• What you should do
Pull out each line below that contains the string "врезки". Uppercase and lowercase letters must match.

• Record excerpts

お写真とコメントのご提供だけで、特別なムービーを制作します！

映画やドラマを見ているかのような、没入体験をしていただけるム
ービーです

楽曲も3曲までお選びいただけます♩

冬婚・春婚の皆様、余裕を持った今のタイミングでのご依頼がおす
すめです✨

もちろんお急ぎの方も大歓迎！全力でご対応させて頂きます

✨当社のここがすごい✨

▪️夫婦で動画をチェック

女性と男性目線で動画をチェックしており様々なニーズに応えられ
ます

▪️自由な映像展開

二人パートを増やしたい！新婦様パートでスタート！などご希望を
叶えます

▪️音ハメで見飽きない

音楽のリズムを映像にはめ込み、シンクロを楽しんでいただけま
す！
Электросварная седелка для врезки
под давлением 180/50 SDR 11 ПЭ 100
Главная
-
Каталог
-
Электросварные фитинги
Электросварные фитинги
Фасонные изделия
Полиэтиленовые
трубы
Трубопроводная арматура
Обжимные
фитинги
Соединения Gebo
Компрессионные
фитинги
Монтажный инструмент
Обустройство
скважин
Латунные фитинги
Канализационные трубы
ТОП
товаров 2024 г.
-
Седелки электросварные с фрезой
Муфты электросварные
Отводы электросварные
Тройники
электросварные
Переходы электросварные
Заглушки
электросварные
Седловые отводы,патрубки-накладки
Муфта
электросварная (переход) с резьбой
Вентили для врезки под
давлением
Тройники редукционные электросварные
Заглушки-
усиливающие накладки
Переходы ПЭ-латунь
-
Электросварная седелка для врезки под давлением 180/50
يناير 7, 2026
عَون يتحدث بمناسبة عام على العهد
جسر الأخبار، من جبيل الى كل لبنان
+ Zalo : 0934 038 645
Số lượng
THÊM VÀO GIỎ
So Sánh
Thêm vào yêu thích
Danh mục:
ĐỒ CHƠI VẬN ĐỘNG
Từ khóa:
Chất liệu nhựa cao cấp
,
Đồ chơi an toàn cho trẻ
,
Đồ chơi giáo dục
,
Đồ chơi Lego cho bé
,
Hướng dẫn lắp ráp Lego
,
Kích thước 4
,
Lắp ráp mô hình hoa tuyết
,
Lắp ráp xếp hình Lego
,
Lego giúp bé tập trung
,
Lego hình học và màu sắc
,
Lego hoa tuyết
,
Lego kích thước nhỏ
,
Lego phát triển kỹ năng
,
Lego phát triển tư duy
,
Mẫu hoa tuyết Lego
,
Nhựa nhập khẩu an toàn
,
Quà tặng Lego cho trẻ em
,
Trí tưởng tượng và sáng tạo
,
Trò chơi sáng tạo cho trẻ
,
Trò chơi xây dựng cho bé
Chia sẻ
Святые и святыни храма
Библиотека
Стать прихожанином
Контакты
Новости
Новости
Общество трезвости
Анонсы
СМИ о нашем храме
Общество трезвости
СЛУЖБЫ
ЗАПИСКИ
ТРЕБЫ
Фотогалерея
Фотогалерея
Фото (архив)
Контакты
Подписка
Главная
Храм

• Response area
Электросварная седелка для врезки
Вентили для врезки под
Электросварная седелка для врезки под давлением 180/50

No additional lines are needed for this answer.